Biological processes facilitating low tachyplesin accumulation.

(A and B) Log2 fold changes in transcript reads of genes in low and high tachyplesin-NBD accumulators (blue and red violin plots, respectively) relative to untreated stationary phase E. coli bacteria in cluster 2 (A) and cluster 4 (B). Each dot represents a single gene, dashed lines indicate the median and quartiles of each distribution. Dotted lines represent a log2 fold change of 0. Statistical significance was tested using a paired two-tailed Wilcoxon nonparametric test (due to non-normally distributed data) with a two-tailed p-value and confidence level at 95%. ****: p-value < 0.0001. The full list of genes belonging to each cluster are reported in Data Set S2 and the violin plots of log2 fold changes for all clusters are shown in Figure S9. Data was collected from four independent biological replicates then pooled for analysis. (C and D) Corresponding gene ontology enrichment plots of biological processes enriched in cluster 2 and 4. Each dot represents a biological process with its size indicating the number of genes associated with each process and the colour indicating the false discovery rate (FDR). The lines and their thickness represent the abundance of mutual genes present within the connected biological processes. The enrichment plot for cluster 5 is not shown as only one biological process, “response to biotic stimulus”, was enriched. Full details about each process are reported in Data Set S3. (E) Relative abundance of lipid classes (PG, phosphatidylglycerol; FA, fatty acids; PE, phosphatidylethanolamine; LPE, lysophosphatidylethanolamine) in untreated bacteria and bacteria treated with 46 µg mL-1 tachyplesin-NBD for 60 min. (F) Inferred transcription factors (TFs) activity, reported as normalised enrichment scores (NES), for the ten TFs with highest inferred activity in low or high accumulators (blue and red bars, respectively). Activity was inferred using Data Set S2 and a full list of TFs and the genes they regulate within each cluster is reported in Data Set S4.

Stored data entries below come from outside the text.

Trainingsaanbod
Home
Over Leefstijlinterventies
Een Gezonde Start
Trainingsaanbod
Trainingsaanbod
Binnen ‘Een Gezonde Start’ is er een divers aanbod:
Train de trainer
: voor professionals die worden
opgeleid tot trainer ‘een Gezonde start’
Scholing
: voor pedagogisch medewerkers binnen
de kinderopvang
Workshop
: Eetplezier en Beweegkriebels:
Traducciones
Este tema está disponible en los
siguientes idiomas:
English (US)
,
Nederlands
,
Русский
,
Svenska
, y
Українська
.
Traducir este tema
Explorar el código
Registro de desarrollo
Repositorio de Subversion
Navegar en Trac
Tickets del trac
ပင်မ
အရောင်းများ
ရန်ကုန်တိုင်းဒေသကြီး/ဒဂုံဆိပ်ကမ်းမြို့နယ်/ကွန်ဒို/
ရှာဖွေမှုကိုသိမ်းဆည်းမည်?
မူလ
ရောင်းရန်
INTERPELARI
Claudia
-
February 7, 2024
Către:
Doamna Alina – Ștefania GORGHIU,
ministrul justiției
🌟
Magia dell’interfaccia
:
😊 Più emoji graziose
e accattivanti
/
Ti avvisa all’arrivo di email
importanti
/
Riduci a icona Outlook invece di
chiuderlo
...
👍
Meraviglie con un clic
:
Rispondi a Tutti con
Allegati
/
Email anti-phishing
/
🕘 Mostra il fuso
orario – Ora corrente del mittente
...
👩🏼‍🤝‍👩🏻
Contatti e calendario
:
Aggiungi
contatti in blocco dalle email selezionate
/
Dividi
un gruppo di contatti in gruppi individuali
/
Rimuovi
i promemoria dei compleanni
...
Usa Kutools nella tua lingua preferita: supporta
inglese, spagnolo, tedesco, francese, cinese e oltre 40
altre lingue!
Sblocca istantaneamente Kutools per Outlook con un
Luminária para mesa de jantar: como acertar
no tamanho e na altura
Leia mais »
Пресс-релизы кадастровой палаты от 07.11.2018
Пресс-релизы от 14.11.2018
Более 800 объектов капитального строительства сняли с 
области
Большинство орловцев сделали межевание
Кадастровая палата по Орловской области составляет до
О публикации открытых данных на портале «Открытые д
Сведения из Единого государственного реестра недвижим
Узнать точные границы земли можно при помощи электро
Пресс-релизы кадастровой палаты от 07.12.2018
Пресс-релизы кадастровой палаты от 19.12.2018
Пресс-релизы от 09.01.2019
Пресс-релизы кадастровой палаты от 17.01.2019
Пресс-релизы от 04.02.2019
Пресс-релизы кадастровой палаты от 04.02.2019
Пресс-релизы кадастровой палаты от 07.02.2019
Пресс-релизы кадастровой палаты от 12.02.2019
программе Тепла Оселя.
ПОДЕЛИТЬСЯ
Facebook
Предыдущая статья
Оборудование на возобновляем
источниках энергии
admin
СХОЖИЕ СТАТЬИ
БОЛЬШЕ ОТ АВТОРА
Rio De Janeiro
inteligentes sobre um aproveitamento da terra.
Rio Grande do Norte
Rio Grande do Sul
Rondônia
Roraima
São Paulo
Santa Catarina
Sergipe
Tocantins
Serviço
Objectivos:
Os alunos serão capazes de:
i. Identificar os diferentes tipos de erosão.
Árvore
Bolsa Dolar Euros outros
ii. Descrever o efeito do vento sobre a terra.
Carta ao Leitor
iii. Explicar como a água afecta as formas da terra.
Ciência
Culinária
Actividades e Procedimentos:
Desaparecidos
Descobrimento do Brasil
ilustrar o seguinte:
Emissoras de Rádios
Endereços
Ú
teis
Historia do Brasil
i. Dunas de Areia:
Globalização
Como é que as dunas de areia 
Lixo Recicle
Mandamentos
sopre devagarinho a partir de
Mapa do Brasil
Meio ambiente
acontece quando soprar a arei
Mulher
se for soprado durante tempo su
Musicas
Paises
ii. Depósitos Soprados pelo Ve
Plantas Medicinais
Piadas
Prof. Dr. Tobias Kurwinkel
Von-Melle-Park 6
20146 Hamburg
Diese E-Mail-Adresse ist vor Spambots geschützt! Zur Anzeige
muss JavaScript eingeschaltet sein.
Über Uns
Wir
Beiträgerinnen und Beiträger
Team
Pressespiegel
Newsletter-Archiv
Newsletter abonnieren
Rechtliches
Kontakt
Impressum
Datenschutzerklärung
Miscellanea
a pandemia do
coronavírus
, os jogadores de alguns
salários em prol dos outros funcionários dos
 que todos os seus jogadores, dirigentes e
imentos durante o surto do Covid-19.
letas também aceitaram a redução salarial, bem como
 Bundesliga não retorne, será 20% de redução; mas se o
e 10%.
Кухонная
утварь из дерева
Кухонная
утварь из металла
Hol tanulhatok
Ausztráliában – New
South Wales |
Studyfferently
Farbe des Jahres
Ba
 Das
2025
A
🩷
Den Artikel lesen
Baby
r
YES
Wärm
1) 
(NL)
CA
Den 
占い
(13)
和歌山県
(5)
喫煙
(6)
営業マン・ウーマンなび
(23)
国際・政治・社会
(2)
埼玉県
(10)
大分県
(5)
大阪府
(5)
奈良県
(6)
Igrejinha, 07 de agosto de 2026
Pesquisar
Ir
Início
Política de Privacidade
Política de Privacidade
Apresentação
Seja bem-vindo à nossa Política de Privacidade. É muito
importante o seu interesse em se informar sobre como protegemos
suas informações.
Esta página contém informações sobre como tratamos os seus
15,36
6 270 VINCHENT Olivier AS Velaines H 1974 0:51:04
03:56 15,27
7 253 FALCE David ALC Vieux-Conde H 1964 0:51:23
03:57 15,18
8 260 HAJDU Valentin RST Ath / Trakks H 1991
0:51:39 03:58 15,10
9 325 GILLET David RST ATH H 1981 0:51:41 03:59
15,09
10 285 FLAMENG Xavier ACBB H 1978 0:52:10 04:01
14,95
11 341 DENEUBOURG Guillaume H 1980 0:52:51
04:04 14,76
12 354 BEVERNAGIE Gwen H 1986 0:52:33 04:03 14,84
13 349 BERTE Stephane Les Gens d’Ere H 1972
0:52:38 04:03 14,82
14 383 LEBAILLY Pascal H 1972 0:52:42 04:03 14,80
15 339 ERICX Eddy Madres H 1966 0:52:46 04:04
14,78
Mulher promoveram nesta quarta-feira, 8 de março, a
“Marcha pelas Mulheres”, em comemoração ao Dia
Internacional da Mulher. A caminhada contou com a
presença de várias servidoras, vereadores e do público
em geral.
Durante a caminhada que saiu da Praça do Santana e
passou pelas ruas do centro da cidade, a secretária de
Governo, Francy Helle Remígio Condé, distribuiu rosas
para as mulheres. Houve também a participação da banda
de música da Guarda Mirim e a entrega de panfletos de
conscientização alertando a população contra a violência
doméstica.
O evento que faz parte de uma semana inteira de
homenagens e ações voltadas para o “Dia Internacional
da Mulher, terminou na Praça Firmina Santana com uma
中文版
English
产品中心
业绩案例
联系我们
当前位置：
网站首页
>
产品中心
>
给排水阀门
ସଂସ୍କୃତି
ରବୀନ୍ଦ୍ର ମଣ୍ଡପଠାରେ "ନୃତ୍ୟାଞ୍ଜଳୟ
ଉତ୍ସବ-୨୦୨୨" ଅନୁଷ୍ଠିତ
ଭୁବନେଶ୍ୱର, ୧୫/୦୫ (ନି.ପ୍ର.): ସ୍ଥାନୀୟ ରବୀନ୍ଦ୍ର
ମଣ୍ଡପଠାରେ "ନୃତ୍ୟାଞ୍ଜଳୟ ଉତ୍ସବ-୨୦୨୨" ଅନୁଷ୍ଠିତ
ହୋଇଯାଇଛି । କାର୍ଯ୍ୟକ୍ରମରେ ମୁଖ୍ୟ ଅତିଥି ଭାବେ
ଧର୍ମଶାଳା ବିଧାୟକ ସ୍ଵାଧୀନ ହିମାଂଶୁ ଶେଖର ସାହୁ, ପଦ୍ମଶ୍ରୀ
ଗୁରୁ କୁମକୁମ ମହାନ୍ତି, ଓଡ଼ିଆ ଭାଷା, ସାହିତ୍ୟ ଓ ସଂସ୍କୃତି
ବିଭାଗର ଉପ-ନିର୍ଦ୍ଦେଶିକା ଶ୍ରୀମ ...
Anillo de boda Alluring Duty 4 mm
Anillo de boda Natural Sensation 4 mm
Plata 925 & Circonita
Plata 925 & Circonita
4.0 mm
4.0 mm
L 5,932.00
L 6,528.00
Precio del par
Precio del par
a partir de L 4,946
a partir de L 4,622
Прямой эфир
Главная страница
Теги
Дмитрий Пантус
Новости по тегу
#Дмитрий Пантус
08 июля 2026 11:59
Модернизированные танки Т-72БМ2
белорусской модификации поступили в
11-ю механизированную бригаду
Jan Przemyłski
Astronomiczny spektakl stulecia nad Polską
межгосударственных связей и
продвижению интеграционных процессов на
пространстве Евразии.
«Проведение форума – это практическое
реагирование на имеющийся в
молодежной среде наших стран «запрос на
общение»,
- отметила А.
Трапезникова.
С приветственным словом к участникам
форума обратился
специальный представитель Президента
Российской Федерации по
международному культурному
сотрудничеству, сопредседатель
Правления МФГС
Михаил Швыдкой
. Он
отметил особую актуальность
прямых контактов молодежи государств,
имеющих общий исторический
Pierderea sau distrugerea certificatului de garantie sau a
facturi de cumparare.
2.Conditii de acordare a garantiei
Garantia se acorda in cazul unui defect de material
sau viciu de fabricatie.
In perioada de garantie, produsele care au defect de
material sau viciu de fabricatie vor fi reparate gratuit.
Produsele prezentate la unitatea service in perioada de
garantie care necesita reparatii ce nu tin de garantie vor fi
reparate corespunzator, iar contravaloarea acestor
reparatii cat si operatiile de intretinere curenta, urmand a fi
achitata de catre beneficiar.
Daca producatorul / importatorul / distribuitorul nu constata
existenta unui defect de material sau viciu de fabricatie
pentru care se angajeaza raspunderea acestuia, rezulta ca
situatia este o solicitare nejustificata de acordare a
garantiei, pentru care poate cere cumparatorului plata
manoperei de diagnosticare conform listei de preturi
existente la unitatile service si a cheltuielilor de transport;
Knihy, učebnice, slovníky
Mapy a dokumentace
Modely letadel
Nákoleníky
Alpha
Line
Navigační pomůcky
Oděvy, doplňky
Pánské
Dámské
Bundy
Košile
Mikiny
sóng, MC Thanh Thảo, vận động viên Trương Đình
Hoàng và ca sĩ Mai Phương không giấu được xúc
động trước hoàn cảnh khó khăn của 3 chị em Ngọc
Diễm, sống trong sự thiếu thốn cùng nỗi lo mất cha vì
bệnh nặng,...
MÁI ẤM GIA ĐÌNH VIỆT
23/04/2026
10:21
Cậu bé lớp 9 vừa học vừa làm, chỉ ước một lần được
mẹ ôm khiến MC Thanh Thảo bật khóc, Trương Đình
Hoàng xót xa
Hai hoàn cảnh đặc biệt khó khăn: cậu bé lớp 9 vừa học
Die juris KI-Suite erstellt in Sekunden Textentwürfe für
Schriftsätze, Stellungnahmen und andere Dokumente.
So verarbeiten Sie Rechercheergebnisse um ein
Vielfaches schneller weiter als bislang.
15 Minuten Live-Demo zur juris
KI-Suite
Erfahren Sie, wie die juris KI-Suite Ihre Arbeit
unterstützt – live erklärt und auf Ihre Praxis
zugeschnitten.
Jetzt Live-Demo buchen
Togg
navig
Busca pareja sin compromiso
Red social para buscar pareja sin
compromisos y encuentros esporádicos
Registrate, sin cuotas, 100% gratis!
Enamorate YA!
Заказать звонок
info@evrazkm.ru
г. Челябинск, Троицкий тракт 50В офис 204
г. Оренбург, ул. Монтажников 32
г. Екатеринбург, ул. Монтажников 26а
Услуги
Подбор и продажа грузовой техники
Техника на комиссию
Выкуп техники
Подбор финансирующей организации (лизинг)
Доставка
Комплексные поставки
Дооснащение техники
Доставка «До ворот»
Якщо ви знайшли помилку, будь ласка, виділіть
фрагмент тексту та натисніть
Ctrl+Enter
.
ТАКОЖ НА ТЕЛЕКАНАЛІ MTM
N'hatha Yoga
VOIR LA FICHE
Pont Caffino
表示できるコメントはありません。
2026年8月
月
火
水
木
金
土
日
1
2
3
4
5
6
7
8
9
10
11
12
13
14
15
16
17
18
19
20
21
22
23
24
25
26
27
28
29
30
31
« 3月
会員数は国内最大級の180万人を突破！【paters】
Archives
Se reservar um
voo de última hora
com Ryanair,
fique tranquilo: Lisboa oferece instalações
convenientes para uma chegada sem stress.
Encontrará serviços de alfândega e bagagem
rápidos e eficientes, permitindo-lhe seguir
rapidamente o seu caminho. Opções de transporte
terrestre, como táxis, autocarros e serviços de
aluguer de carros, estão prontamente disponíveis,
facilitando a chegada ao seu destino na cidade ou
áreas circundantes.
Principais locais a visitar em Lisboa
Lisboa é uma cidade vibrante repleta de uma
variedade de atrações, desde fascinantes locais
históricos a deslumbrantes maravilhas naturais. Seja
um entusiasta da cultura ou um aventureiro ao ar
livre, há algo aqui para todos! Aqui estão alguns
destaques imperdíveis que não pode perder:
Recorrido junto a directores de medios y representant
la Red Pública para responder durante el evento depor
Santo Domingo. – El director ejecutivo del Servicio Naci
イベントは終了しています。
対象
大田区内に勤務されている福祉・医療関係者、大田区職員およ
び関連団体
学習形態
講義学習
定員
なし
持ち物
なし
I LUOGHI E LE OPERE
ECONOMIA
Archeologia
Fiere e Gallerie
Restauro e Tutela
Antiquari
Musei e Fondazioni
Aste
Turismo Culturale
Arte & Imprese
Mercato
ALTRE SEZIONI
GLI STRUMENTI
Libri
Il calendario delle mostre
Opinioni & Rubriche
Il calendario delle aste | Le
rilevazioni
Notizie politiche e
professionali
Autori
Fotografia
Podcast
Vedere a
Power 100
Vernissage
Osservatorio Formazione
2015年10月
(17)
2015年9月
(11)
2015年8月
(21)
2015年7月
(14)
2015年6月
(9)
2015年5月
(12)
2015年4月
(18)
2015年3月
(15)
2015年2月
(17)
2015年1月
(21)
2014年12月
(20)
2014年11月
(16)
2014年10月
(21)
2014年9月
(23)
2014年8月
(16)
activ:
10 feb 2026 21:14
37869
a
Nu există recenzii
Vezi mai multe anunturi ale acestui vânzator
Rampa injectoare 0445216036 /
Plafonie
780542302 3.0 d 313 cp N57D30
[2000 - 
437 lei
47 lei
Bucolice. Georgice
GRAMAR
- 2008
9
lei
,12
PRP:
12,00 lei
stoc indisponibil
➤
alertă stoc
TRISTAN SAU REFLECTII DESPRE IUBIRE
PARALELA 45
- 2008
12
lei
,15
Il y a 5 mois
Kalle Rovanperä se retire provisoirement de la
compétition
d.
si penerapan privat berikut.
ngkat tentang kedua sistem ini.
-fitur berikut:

Low accumulators respond to tachyplesin treatment by enhancing efflux.

(A) Distribution of tachyplesin-NBD accumulation in stationary phase E. coli over 240 min of treatment with 46 μg mL-1 tachyplesin-NBD in M9 at 37 °C. (B-D) Distribution of tachyplesin-NBD accumulation over 240 min after 15 min pretreatment in 46 μg mL-1 tachyplesin-NBD in M9 then washed and transferred into M9 (B), CCCP (50 μg mL-1) (C), or sertraline (30 μg mL-1) (D). Graphs are representative of three independent biological replicates and report 10,000 events. (E and F) Correlation of tachyplesin-NBD and PI fluorescence of individual stationary phase E. coli cells measured in the microfluidic mother machine after 60 min of 46 μg mL-1 tachyplesin-NBD treatment (N=108) (E) or cotreatment with 46 μg mL-1 tachyplesin-NBD and 30 μg mL-1 sertraline (N=108) (F). Purple dashed lines show nonlinear (semi-log) regressions (r2 = 0.68 and 0.38, respectively). (G) Survival fraction of stationary phase E. coli over 240 min treatment with tachyplesin (46 μg mL-1, magenta squares) or sertraline (30 μg mL-1, green circles), cotreatment with tachyplesin and sertraline (46 μg mL-1 and 30 μg mL-1, respectively, purple triangles), or incubation in M9 (black diamonds). Symbols and error bars indicate the mean and standard deviation of measurements performed in three biological replicates consisting of three technical replicates each. Some error bars are masked behind the symbols.